Get all the students in one line to stand up. Ask the first person in that row a question. You can ask anything from. ‘What day is it today?” to “What do you want to do when you finish high school?” If that student answers correctly, they can sit down. Then ask the next student another question. If a student cannot answer the question, then get the other row that intersects with that row to stand up. Ask the first student in that row a question. Maru / Batsu Listening Level: Elementary/JHS Divide the classroom in two and denote one side as Maru (True) and the other side as Batsu (False). Get the students to stand up. Give statements about yourself or any content covered in the textbook.

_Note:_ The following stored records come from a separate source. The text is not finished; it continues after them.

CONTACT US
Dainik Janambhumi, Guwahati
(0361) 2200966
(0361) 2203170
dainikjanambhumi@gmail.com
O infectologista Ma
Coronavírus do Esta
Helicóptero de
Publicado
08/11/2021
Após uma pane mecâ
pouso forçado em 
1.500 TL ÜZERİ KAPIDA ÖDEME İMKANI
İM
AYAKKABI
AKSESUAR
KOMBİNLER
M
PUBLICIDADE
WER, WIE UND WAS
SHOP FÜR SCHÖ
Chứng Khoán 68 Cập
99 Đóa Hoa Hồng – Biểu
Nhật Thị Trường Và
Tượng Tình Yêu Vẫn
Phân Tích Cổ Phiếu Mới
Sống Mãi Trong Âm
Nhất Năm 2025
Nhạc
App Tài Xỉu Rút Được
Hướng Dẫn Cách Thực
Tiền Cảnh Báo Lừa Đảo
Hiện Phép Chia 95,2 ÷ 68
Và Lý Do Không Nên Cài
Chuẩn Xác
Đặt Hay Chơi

For example, “I have blue eyes”. The students then have to decide if it is true or false and accordingly move to the correct side of the room. The students who are correct stay standing. Those that are wrong must return to their seats. Continue until only a few students are left standing.

Crazy Sentences

Writing Level: JHS/SHS

Each student is given a small piece of paper. Divide class into teams based on rows. Each row is responsible for writing a particular segment of a sentence. For example, the first row must write the subject, the second row a verb, the third row the object, the fourth the location and so on. Collect the pieces of paper at the front of the row. Then pick one piece of paper from each row and write the resulting sentence on the board. For example, “David Beckham is playing soccer in the park with E.T”. This is a great game to get the kids laughing and to reinforce the grammatical structure of English sentences. Warning: expect your name to come up as one of the subjects!